**EXERCISE PROMPT:**
The whole listing needs to be written out exactly, except for any images.
BEGIN DATA EXTRACT
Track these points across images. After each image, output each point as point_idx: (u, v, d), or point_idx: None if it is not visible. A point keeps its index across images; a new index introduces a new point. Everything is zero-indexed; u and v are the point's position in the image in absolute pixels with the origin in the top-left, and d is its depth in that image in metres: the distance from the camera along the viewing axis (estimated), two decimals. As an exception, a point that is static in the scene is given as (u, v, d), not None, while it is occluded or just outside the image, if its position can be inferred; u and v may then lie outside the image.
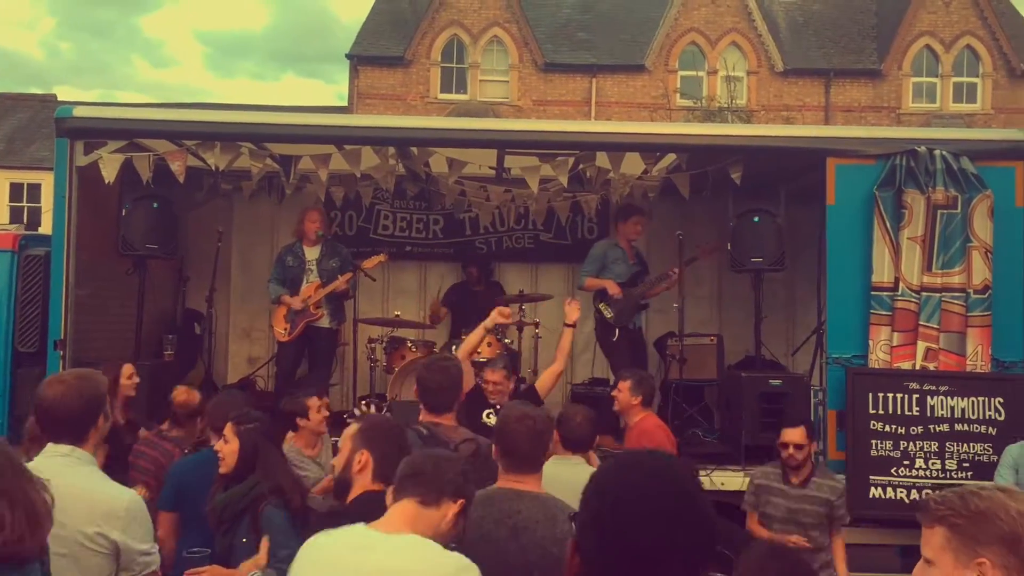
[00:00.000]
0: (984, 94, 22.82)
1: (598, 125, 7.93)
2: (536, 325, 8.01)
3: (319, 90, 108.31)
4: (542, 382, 5.61)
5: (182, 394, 5.37)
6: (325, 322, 7.50)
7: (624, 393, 5.67)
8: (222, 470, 3.98)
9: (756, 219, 6.91)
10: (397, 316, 8.10)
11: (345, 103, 25.09)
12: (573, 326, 5.79)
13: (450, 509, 2.45)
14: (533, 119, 17.91)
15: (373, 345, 7.94)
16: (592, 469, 4.55)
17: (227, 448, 3.97)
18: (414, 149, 7.07)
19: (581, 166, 7.15)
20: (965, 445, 6.19)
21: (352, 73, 24.00)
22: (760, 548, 2.63)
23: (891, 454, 6.12)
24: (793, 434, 5.21)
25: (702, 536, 1.61)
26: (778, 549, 2.68)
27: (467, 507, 2.49)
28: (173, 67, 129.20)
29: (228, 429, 4.02)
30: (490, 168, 7.80)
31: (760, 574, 2.40)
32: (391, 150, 7.03)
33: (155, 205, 7.02)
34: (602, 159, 6.91)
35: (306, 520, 3.60)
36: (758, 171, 6.99)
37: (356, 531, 2.35)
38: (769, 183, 7.57)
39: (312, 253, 7.60)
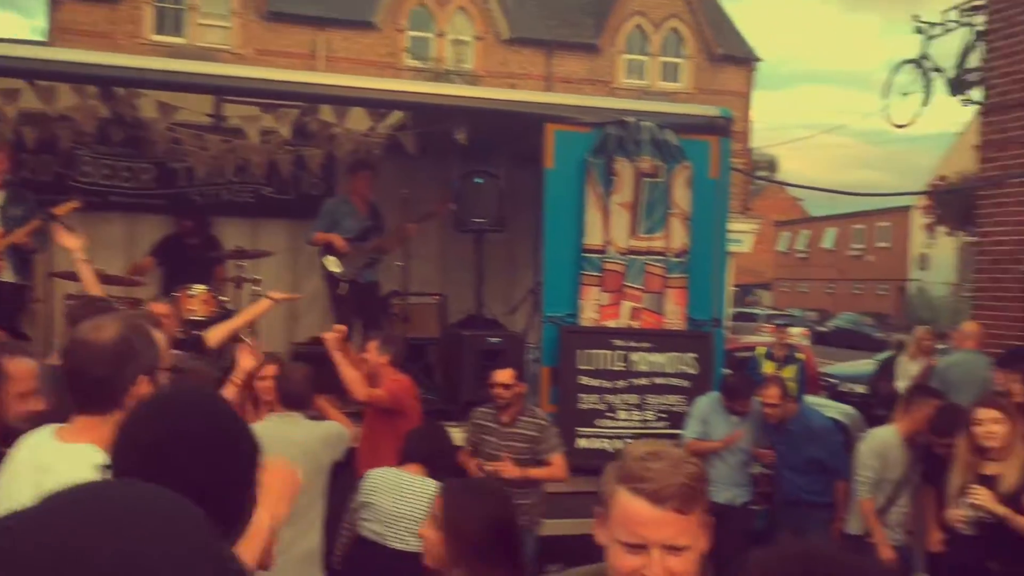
END DATA EXTRACT
**EXPECTED ANSWER:**
Track these points across images. After each image, output each point as point_idx: (u, v, d), or point_idx: None if it is not visible. A point keeps its index across images; a new index introduces a new point. Everything is zero-indexed; u and v are the point's position in the image in absolute pixels with the origin in the top-left, and d is its depth in that image in metres: the distance from the camera along the viewing axis (estimated), two decimals. As an exception, a point that is static in the scene is given as (u, v, d), not None, while it is occluded or just outside the image, if its position can be inferred; u and v may then lie outside the image.
[00:00.000]
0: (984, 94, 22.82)
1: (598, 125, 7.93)
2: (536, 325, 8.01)
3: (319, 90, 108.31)
4: (542, 382, 5.61)
5: (182, 394, 5.37)
6: (325, 322, 7.50)
7: (624, 393, 5.67)
8: (222, 470, 3.98)
9: (756, 219, 6.91)
10: (397, 316, 8.10)
11: (345, 103, 25.09)
12: (573, 326, 5.79)
13: (450, 509, 2.45)
14: (533, 119, 17.91)
15: (373, 345, 7.94)
16: (592, 469, 4.55)
17: (227, 448, 3.97)
18: (414, 149, 7.07)
19: (581, 166, 7.15)
20: (965, 445, 6.19)
21: (352, 73, 24.00)
22: (760, 548, 2.63)
23: (891, 454, 6.12)
24: (793, 434, 5.21)
25: (702, 536, 1.61)
26: (778, 549, 2.68)
27: (467, 507, 2.49)
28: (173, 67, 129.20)
29: (228, 429, 4.02)
30: (490, 168, 7.80)
31: (760, 574, 2.40)
32: (391, 150, 7.03)
33: (155, 205, 7.02)
34: (602, 159, 6.91)
35: (306, 520, 3.60)
36: (758, 171, 6.99)
37: (356, 531, 2.35)
38: (769, 183, 7.57)
39: (312, 253, 7.60)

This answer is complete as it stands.